35 hour week

A cafe owner says:

"The French are becoming lazy people who don't want to work. But they shouldn't decide for those who are eager to earn their bread and sweat for it."


It's a bit mystifying that workers can't negotiate to work a longer day in exchange for more holidays. A 39-hour week seems to come up short of brutally oppressive working conditions. You know, just a little short.

Someone in the linked article claims cafes everywhere will be complianing to voters about this law...but it's hard to believe in every cafe les garcons will be telling their customers they want to work longer.

When Adam Gopnik (The New Yorker, Paris To The Moon) wrote about the 35-hour week, he said France decided to fix its economic problems by deciding "everyone needed to work less."

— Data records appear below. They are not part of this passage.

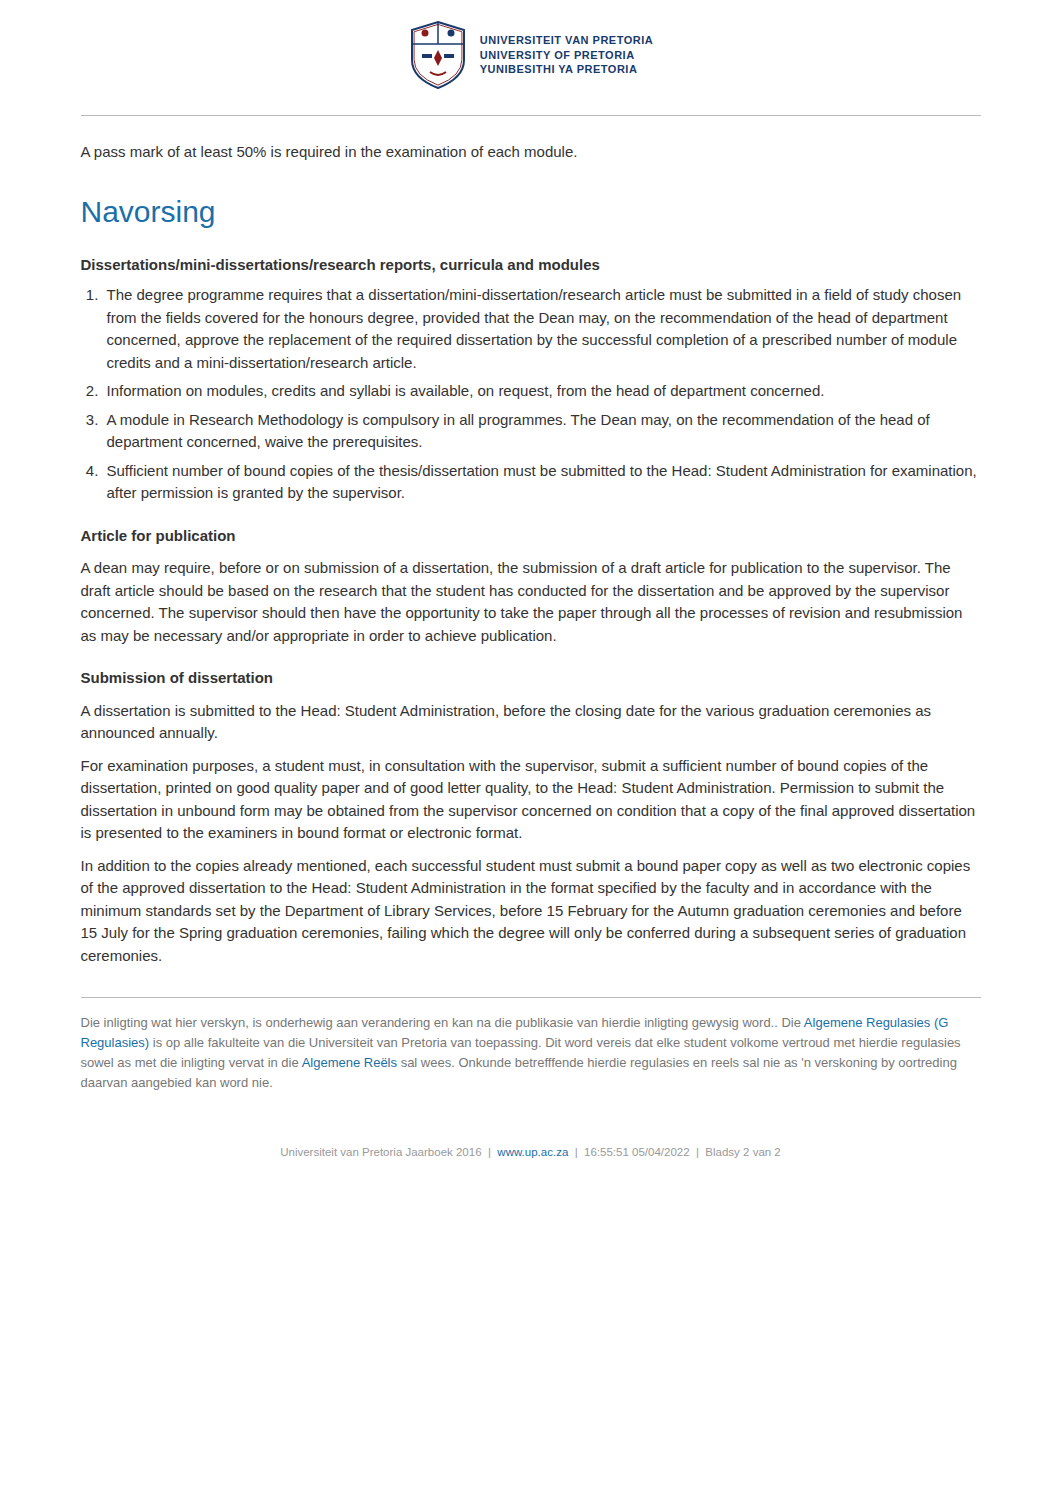UNIVERSITEIT VAN PRETORIA
UNIVERSITY OF PRETORIA
YUNIBESITHI YA PRETORIA
A pass mark of at least 50% is required in the examination of each module.
Navorsing
Dissertations/mini-dissertations/research reports, curricula and modules
The degree programme requires that a dissertation/mini-dissertation/research article must be submitted in a field of study chosen from the fields covered for the honours degree, provided that the Dean may, on the recommendation of the head of department concerned, approve the replacement of the required dissertation by the successful completion of a prescribed number of module credits and a mini-dissertation/research article.
Information on modules, credits and syllabi is available, on request, from the head of department concerned.
A module in Research Methodology is compulsory in all programmes. The Dean may, on the recommendation of the head of department concerned, waive the prerequisites.
Sufficient number of bound copies of the thesis/dissertation must be submitted to the Head: Student Administration for examination, after permission is granted by the supervisor.
Article for publication
A dean may require, before or on submission of a dissertation, the submission of a draft article for publication to the supervisor. The draft article should be based on the research that the student has conducted for the dissertation and be approved by the supervisor concerned. The supervisor should then have the opportunity to take the paper through all the processes of revision and resubmission as may be necessary and/or appropriate in order to achieve publication.
Submission of dissertation
A dissertation is submitted to the Head: Student Administration, before the closing date for the various graduation ceremonies as announced annually.
For examination purposes, a student must, in consultation with the supervisor, submit a sufficient number of bound copies of the dissertation, printed on good quality paper and of good letter quality, to the Head: Student Administration. Permission to submit the dissertation in unbound form may be obtained from the supervisor concerned on condition that a copy of the final approved dissertation is presented to the examiners in bound format or electronic format.
In addition to the copies already mentioned, each successful student must submit a bound paper copy as well as two electronic copies of the approved dissertation to the Head: Student Administration in the format specified by the faculty and in accordance with the minimum standards set by the Department of Library Services, before 15 February for the Autumn graduation ceremonies and before 15 July for the Spring graduation ceremonies, failing which the degree will only be conferred during a subsequent series of graduation ceremonies.
Die inligting wat hier verskyn, is onderhewig aan verandering en kan na die publikasie van hierdie inligting gewysig word.. Die Algemene Regulasies (G Regulasies) is op alle fakulteite van die Universiteit van Pretoria van toepassing. Dit word vereis dat elke student volkome vertroud met hierdie regulasies sowel as met die inligting vervat in die Algemene Reëls sal wees. Onkunde betrefffende hierdie regulasies en reels sal nie as 'n verskoning by oortreding daarvan aangebied kan word nie.
Universiteit van Pretoria Jaarboek 2016 | www.up.ac.za | 16:55:51 05/04/2022 | Bladsy 2 van 2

Last year I carefully studied all the figures I could get hold of on the 35-hour week. They showed GDP and employment figures going all over the place - no meaningful linkage was available in any direction. One reason - a shorter working week means places that want to stay open have to employ more staff; and it means people use their leisure time not only to sleep, but to shop and to sit in cafes and bars. It forces an increase in productivity. The idea that we work to live, and not the other way round, is part of French culture; the same culture invests in beautiful public facilities and grand public art, it revels in food and wine. You can't have one without the other.